__Task item__: State the number of lines in the entries below where the string "Policy" occurs, and omit everything else.

++++++

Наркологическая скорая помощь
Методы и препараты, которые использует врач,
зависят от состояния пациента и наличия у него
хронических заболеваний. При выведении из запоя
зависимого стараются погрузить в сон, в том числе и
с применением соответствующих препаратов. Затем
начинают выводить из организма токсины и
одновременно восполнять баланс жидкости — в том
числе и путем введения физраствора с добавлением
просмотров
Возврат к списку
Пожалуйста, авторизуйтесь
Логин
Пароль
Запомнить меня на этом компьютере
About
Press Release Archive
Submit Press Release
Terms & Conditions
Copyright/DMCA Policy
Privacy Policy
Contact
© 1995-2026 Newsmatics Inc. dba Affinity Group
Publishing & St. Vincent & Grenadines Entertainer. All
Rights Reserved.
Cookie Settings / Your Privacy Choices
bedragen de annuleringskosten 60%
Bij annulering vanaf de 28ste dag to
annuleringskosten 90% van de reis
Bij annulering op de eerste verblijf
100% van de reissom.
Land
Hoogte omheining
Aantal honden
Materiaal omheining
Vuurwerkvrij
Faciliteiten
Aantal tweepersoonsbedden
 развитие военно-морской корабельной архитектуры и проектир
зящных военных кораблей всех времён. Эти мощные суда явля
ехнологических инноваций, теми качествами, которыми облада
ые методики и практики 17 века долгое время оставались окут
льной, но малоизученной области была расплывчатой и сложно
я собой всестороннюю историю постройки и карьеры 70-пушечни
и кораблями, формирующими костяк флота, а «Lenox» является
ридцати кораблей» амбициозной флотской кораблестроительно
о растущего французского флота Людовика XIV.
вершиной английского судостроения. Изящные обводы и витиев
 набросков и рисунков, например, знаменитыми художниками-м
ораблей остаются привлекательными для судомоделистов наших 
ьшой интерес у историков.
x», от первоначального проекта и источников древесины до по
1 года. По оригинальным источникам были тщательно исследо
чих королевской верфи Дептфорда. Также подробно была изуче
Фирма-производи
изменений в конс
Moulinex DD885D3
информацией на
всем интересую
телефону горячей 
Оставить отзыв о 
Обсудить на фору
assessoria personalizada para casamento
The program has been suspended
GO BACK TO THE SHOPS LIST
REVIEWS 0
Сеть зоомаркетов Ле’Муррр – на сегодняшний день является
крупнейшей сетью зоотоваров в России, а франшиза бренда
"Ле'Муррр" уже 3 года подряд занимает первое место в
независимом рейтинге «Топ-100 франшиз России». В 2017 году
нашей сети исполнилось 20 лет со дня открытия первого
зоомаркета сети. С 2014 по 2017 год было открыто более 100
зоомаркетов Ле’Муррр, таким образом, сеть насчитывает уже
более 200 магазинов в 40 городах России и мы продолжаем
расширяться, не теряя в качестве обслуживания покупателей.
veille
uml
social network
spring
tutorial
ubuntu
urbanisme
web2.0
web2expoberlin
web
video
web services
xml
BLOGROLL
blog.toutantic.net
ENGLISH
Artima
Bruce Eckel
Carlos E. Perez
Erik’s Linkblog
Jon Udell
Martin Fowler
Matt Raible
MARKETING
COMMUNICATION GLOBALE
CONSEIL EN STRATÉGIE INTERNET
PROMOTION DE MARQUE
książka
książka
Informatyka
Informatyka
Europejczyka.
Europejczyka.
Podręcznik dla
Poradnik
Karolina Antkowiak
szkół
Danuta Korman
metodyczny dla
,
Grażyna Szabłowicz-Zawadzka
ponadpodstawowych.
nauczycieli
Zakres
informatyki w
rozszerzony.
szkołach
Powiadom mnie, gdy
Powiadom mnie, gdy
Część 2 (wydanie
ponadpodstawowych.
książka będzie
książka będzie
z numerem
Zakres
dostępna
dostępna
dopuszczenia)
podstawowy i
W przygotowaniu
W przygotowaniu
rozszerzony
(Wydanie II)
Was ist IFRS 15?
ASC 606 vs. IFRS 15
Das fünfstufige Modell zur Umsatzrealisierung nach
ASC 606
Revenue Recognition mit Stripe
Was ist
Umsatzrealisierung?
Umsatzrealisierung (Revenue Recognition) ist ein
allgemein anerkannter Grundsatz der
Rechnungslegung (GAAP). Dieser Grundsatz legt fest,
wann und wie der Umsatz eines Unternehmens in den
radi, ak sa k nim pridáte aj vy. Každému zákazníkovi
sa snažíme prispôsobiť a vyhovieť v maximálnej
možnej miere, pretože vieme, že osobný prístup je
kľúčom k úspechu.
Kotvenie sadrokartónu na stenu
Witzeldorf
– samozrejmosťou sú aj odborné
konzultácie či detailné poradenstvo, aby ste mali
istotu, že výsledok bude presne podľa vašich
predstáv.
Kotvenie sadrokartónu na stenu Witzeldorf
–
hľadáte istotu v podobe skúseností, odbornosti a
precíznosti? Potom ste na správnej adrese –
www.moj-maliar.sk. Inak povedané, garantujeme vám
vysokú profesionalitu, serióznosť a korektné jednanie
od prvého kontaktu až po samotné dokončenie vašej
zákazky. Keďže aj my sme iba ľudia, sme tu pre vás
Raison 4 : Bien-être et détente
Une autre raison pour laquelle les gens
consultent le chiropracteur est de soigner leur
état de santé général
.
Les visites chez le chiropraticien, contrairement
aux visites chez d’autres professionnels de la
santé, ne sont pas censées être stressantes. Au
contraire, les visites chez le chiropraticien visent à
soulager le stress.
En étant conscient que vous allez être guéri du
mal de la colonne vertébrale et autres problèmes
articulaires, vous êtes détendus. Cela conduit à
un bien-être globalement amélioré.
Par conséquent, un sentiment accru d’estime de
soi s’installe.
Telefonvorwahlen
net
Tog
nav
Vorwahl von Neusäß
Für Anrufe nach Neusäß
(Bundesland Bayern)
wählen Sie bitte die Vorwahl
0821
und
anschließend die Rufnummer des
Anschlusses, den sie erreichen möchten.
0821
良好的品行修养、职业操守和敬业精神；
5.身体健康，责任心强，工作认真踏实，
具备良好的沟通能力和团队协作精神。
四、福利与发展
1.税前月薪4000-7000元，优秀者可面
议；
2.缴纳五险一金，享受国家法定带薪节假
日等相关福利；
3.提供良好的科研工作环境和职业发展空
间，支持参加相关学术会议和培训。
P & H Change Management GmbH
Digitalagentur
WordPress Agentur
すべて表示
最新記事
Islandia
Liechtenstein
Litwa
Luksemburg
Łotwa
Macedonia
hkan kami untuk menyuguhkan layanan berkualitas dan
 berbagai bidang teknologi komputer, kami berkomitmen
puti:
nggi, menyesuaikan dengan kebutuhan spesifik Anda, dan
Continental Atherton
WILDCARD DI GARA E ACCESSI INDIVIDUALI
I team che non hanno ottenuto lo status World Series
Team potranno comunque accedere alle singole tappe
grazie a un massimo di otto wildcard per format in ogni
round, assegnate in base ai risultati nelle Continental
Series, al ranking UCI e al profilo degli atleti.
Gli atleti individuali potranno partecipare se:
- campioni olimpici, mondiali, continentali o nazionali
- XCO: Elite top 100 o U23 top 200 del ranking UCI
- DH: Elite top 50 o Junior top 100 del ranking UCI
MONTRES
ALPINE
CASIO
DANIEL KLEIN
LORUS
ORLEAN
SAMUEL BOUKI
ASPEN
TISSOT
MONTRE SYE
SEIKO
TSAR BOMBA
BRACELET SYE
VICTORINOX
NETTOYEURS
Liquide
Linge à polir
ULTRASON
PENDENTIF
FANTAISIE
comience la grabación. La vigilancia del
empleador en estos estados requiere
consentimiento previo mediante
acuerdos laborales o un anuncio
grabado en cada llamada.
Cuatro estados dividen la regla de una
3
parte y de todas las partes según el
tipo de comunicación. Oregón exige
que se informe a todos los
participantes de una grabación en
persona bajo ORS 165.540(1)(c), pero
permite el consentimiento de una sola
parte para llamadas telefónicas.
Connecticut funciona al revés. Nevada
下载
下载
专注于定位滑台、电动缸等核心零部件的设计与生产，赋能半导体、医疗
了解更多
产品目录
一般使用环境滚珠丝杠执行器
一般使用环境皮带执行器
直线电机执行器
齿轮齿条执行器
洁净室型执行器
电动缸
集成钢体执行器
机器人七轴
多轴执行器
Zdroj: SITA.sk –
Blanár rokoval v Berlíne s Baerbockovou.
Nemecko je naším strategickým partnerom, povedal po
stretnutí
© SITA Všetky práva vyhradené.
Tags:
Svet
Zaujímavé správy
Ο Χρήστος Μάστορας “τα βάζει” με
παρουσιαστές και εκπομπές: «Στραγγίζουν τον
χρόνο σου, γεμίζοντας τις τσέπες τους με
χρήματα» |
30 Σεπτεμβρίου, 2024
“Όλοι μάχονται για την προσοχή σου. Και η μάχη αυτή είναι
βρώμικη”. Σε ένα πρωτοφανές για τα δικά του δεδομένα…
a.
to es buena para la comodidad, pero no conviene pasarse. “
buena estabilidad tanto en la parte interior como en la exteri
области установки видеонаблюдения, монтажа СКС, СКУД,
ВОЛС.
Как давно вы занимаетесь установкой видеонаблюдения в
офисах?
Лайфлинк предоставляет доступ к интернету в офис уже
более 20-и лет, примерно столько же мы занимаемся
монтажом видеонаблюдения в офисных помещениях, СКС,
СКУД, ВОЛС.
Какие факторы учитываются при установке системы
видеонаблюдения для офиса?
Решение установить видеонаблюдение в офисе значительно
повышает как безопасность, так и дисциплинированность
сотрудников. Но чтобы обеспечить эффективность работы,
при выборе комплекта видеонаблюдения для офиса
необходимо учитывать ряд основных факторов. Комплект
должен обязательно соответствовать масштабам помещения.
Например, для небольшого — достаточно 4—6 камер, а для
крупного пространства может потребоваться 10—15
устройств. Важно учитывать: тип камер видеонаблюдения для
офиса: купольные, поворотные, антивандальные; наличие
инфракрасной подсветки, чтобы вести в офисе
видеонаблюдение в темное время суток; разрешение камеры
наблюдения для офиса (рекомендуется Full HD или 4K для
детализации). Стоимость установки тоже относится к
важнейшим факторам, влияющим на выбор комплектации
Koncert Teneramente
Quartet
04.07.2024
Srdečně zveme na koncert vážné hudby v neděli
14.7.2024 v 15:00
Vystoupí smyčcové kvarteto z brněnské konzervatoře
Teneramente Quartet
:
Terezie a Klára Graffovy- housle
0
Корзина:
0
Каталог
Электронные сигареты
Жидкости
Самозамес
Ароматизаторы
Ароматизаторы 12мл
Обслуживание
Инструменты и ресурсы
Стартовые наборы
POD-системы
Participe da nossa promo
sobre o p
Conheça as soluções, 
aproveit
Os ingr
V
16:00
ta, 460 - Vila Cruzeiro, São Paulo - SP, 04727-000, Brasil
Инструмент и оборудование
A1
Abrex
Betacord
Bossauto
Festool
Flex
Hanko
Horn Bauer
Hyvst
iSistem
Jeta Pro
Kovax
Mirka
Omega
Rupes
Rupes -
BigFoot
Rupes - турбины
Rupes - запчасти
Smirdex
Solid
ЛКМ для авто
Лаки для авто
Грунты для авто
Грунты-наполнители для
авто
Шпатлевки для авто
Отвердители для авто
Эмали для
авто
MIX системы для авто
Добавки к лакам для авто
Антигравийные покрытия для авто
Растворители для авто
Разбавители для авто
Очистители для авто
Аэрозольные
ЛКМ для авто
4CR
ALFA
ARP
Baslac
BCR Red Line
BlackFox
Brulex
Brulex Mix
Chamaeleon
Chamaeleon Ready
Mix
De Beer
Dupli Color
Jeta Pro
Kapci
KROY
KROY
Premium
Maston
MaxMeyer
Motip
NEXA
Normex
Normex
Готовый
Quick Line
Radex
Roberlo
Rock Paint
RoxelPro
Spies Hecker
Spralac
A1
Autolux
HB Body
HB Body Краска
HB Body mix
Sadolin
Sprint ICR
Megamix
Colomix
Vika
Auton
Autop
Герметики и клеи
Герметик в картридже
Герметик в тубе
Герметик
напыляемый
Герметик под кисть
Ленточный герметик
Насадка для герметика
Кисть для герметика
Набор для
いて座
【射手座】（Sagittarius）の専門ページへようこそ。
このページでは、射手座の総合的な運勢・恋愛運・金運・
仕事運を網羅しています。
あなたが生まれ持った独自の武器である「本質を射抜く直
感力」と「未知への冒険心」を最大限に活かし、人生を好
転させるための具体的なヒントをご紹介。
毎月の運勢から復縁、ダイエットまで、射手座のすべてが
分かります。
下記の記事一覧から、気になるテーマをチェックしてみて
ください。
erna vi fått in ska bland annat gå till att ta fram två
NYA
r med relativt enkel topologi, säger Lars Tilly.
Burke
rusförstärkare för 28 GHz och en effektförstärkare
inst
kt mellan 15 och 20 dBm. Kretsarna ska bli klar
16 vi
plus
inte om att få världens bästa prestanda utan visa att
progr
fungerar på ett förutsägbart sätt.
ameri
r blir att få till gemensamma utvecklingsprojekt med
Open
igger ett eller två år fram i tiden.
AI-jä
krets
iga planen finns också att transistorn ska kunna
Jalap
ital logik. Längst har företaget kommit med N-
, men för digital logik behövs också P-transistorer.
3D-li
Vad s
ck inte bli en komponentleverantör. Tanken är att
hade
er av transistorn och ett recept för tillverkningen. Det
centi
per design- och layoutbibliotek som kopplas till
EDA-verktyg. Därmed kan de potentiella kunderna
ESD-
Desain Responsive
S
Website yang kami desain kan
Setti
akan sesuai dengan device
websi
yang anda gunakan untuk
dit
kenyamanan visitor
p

++++++

__Expected answer__: 2